Or you post here what are your aims in using Linux (do you want a server or a desktop system, should be a simple system that is easy to use or want you to learn the ins and outs of Linux) and we can recommend a few distros to you.
In any case, it is up to you to have a look at different distros and decide for yourself which is "the best".
There's a strange habit indulged in by Linux users, not just beginners, called distrohopping. This involves installing different distros, one after another for a few days or weeks each, until they find the one that suits them best. If someone tells you chicken is better than beef, lamb, or pork, how will you know 'til you've tried them?*
* Unless you're vegetarian, then you'll have to think up another analogy.
My favourite is Slackware, 2nd favourite is Debian. Which is why I'm dual-booting.

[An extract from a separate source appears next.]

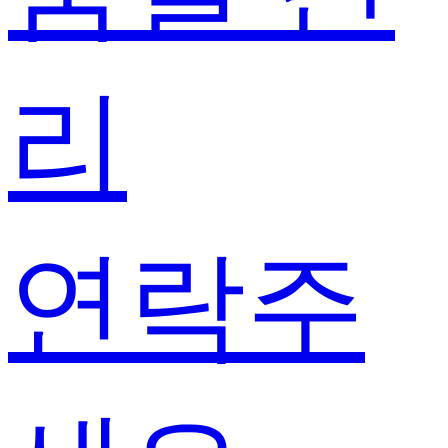
리
연락주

I have not made my mind up yet, that is the reason I have 9 to choose from now. I was booting more but could not keep up with the new releases without spending too much time each day setting them up. Once you get them installed with all the accessories you want they will almost look alike. The window managers and the splash screens are the basic difference. Of course some are easier to install and have larger repositories than others. Like most of them advise take distro watch and download the live cds and see if you are more comfortable with one or the other.
If there was only one best distro, then everyone would use it, and the others would all die off. In other words, only you can know which one is best for you. Just one may not be good enough for all of your needs.
This is the last time I'm going to reply to one of these threads.
Really. Almost for sure.
Linux is not "one size fits all"
The best distribution for you depends largely on your preferences...some linux distributions let you do just about every thing via GUI, others require varying degrees command line gymnastics acumen...even the GUI differs, there are distributions which are primarily of one type. For instance, Pardus is a KDE distro, Ubuntu is a GNOME distro, Bodhi uses Enlightenment, there are others that use other WMs/Desktops, all this choice is not bad, because eventually you'll be able to settle down for a distribution which suits You best...and then in all likelihood you'll have your own set of tweaks to make to it so as to make feel just right...
As the others have said, try them out(the top10 on distrowatch would be a good place to start)...you'll find yours
Well to answer your question what are you needs. If you are new you would prolly like a good selection of precompiled software. A well worked out GUI such as Gnome or KDE. Good support for your system. A system that will support your hardware. So I would suggest you google Linux distro choser and do a couple and see waht you get and give that one a shot lol.